15 September 2023, The Tablet

La Madeleine chapel dedicated for Paris year of sport


“Mary Magdalene got a gold medal because she ran the fastest to the tomb. We are going to make her our patron saint.”


La Madeleine chapel dedicated for Paris year of sport

Bishop Philippe Marsset, left, at the dedication of “Notre Dame des Sportifs” in La Madeleine.
Zuma Press Inc / Alamy

The Church of La Madeleine in central Paris has renamed a side chapel as “Notre Dame des Sportifs” for visiting athletes and fans coming during the year from the start of the World Rugby Cup in France last week until the Summer Olympics and Paralympics, in late July to early September 2024.

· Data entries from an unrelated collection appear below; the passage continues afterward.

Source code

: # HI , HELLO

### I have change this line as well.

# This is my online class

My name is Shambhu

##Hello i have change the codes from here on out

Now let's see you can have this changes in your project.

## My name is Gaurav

The chapel is meant as “a place of listening and prayer” for those who spend so much time training, said Bishop Philippe Marsset, a Paris auxiliary, while inaugurating the chapel on 9 September.

It becomes like a God! There is not much room for anything else, and they forget this spiritual structure a bit. We just want to make ourselves available to them,” he said.

Next to the altar and two screens with quotes from the Bible and Church documents stands a painting of Saint Mary Magdalene, not only because the building is named after her.  

“Mary Magdalene got a gold medal because she ran the fastest to the tomb,” the bishop said with a wink. “We are going to make her our patron saint.”

The church invited anybody to come to pray, talk or have their sports equipment blessed. Many of the hundred attending the opening complied, bringing along bicycles, tennis rackets and sports jerseys. 

“This is not magic, it’s a way of saying that everything is linked – what we say, what we believe, what we do,” Bishop Marsset explained before the blessing.

The Parthenon-like La Madeleine is only two blocks away from Place de la Concorde, where a large fanzone has been set up for the Rugby World Cup. A Mass was scheduled in the church before France met Uruguay last Thursday. 

The chapel is part of the French Church’s Holy Games project, which among other activities will include the Catholic chaplaincy at the Olympic Village. There will also be prayer halls for other religions there.  

Holy Games director Isabelle de Chatellus said there were 7,000 requests for spiritual accompaniment from athletes at the London Olympics in 2012.